シミュレーションといえば、高機能マネキンを用いた急変対応を想像します。実際、BLS, ACLS, PALS, JATECなど多くのシミュレーショントレーニングが開催されており、私も参加してきました。事前に教科書を予習し、当日は身体を動かしながら知識を技術に変え、フィードバックをもらい繰り返す。そして現場に戻り、実践に活かす。各コースでは目標がはじめからしっかり定められており学習しやすく、達成感が得られやすかったです。ただし、本セミナーを学習すると、急変対応というのはあくまでシミュレーション教育の一部分でしかありませんでした。また、受講時には気づきませんでしたが、非常に多くの事柄が吟味されていたのだといま振り返ると考えさせられます。

本セミナーで、「頻脈がわかる」ことを教えるためのシミュレーションを作成するという課題がありました。到達目標が鮮明なため、はじめは簡単な課題かと思いましたが、ディスカッションを進める上で、多くの重要なポイントがあり、深く考えるきっかけとなりました。

対象者をどの到達段階の学習者に設定するか、対象人数、場面設定、マネキンの使用の有無など事前に決める事項は多岐に渡りました。

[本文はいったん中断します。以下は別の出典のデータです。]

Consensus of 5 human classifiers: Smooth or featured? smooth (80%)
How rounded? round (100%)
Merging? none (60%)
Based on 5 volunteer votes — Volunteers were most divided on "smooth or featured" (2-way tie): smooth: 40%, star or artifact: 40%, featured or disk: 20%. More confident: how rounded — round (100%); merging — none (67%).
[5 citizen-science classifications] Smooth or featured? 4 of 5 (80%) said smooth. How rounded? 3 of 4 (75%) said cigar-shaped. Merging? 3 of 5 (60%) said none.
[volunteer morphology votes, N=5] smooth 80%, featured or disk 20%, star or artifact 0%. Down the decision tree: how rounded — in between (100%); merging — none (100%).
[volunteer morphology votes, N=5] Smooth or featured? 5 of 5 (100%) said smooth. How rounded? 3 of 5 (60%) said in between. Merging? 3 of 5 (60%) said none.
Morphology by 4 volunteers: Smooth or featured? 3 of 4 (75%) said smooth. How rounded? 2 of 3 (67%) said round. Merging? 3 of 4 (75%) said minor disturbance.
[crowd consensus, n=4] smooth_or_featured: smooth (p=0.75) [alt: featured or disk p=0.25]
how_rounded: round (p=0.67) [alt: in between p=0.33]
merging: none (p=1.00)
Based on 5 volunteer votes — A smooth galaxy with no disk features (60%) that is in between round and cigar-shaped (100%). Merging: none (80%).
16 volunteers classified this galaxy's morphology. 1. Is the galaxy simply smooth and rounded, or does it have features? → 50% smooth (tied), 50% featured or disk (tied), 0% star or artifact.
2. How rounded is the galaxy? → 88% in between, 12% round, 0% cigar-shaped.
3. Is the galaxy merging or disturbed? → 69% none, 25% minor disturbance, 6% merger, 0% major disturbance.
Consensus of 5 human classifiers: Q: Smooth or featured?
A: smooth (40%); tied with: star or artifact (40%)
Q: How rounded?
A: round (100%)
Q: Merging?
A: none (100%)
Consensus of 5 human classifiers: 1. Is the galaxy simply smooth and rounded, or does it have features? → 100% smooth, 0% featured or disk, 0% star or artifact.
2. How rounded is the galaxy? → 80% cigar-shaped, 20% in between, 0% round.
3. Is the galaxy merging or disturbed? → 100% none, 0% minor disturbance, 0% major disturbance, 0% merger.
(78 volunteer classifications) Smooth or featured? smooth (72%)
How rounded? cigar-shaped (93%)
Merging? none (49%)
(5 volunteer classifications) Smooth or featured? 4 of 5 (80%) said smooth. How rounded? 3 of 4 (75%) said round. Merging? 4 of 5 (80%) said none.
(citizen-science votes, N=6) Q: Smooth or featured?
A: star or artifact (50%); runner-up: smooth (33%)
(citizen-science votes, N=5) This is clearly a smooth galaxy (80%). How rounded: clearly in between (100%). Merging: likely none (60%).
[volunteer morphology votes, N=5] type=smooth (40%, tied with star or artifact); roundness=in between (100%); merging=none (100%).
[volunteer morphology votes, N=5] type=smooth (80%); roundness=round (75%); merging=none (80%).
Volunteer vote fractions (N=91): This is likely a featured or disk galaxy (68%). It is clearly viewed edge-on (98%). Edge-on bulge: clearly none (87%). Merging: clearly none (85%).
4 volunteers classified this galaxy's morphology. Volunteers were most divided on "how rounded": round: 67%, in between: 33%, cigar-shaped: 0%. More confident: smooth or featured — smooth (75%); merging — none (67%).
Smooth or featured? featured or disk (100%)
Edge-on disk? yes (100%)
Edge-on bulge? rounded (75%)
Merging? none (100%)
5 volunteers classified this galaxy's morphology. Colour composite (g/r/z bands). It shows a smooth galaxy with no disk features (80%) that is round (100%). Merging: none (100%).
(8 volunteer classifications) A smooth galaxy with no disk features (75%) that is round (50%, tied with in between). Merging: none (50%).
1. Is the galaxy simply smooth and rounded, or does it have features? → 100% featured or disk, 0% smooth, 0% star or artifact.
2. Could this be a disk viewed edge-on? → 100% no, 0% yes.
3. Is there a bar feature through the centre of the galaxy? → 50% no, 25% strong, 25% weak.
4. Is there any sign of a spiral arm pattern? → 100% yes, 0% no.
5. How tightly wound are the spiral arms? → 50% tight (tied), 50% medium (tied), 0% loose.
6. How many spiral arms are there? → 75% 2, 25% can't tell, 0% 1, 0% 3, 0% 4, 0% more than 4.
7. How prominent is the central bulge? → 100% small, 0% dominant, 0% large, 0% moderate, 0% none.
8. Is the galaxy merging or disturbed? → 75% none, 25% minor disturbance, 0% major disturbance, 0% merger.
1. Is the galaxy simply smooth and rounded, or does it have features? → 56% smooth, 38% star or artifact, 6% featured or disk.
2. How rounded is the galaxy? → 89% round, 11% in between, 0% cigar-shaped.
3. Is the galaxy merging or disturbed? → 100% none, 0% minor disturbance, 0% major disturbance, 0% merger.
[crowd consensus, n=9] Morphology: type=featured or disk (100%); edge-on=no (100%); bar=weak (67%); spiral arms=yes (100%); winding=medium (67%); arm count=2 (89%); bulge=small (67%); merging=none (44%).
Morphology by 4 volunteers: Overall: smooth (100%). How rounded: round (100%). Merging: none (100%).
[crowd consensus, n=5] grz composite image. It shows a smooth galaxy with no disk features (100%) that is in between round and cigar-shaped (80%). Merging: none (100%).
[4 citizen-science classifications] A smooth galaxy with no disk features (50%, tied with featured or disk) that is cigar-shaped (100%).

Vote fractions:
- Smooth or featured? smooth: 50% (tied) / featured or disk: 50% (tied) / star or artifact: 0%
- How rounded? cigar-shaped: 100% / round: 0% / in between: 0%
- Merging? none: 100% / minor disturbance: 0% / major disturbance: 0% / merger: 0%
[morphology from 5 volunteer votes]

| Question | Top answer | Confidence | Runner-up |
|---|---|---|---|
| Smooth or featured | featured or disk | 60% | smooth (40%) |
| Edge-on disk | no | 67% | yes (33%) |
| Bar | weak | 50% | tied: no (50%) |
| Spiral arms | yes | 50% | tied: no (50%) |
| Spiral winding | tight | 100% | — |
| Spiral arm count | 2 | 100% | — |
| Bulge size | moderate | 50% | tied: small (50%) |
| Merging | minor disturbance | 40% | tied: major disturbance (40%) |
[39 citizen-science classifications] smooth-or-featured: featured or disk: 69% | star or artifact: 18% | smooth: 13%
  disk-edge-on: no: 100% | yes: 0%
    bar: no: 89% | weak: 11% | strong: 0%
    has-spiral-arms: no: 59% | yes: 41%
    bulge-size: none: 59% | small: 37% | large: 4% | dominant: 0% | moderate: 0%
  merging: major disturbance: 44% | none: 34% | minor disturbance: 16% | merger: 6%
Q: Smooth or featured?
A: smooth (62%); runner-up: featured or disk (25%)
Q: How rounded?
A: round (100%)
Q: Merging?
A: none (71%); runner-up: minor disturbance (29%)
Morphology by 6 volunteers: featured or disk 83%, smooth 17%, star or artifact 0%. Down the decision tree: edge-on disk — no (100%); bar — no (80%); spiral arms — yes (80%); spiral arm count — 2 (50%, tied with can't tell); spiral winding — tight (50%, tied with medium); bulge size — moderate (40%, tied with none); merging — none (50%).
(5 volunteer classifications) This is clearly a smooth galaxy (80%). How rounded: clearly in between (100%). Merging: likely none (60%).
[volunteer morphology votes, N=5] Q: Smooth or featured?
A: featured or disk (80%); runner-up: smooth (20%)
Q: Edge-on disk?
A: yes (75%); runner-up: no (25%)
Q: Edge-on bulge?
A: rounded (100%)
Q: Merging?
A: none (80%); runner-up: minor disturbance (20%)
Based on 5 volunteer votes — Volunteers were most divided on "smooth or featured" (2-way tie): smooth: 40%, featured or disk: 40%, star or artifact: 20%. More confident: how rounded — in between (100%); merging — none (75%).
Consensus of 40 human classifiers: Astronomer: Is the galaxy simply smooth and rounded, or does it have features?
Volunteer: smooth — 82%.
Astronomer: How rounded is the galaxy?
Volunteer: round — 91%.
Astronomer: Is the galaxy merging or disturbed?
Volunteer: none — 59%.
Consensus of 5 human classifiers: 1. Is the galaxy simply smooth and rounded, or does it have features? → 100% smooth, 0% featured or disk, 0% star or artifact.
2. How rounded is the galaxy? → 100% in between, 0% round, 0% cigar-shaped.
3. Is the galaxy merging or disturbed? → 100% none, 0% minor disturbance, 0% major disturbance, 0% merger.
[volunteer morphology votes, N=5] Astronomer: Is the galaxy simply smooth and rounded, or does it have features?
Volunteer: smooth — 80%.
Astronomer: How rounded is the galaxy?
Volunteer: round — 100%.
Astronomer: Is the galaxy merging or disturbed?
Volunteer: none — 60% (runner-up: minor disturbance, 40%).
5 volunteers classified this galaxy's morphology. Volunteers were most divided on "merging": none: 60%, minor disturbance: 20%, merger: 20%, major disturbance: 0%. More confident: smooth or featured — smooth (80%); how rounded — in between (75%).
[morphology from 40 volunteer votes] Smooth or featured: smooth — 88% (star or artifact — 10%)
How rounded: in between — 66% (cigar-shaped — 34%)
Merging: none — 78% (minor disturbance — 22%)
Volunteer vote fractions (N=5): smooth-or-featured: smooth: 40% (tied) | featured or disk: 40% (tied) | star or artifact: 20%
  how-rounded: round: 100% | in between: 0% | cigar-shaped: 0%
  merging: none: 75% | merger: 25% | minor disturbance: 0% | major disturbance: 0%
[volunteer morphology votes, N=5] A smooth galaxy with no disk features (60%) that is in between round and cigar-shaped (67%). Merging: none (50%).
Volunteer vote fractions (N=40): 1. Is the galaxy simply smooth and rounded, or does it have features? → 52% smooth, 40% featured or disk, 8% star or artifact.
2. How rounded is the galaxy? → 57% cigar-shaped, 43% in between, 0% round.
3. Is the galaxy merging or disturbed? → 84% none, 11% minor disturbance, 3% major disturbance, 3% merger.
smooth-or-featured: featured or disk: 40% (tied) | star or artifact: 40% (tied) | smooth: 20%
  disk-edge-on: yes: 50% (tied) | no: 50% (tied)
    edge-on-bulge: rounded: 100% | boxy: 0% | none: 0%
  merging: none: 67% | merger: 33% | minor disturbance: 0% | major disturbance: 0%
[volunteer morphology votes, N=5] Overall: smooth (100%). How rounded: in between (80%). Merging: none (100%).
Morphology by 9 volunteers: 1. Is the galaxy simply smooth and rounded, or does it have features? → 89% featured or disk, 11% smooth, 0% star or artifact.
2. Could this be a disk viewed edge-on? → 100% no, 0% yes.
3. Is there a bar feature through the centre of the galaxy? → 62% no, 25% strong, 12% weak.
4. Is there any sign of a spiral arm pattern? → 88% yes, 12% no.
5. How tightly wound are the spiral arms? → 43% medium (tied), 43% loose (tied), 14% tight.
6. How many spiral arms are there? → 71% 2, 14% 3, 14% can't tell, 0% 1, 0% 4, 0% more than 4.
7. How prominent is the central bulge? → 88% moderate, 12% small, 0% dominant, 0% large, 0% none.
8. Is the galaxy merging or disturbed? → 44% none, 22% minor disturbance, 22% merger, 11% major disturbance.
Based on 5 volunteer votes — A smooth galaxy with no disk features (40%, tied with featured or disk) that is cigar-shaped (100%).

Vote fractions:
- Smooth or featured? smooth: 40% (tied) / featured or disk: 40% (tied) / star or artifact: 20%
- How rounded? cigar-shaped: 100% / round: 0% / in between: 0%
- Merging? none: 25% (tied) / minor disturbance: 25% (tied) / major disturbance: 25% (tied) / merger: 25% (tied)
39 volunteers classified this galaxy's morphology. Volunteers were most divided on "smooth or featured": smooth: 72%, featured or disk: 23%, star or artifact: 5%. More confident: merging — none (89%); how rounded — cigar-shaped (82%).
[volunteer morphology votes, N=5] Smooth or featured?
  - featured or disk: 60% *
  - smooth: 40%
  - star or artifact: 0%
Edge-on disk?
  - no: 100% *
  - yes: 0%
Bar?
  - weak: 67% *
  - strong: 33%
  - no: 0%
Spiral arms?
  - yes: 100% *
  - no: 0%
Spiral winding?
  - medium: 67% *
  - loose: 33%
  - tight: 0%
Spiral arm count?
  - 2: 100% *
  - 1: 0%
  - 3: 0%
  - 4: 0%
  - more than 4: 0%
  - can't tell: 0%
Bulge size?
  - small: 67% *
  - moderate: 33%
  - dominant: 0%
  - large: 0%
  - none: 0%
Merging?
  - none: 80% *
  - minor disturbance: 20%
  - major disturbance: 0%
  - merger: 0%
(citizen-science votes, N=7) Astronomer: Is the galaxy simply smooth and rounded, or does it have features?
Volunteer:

グループでのディスカッションでしたが、私達のグループでは、臨床実習に出る前の看護学生を対象としたため、最初に脈拍を触れる箇所を確認し、正しく触知できるかという過程が新たに加わりました。ステップを設けることでも学習効率を高められるのだと気付かされました。さらに他のグループの発表では、対象者や場面設定なども異なっており、はっきりとした到達目標に対しても様々な道筋があることは新鮮でした。

これまでのFunSimJは会場に集まり、シミュレーション作成した後に実際に運用してみてブラッシュアップしながら考えるということもされていたようです。しかし、今回はコロナ下でZoomでの開催のため、省かれてしまいました。その代わりにこの特殊な状況と向き合い、いかにシミュレーションを行っていくかについてが議題として挙がりました。東京医科大学の阿部幸恵先生のご講演では、デジタルデバイスやアプリケーションを存分に活かされながら新しい教育体制を構築されているお話を拝聴し、非常に刺激を受けました。また、受講生それぞれにコロナ下でのシミュレーション教育についてを提出する事前課題もありましたが、みなさん限られた資源や時間、環境の中で非常に苦労されながら模索されているのを知り、知恵を学ばせていただくと共に大いに励まされました。

そもそも本セミナーも対面重視のコースであった中で、Zoomでの開催へ踏切り成功された過程では、多くの方のご尽力があったのだと感謝しています。スタッフの方々の行動力、そして情熱を強く感じました。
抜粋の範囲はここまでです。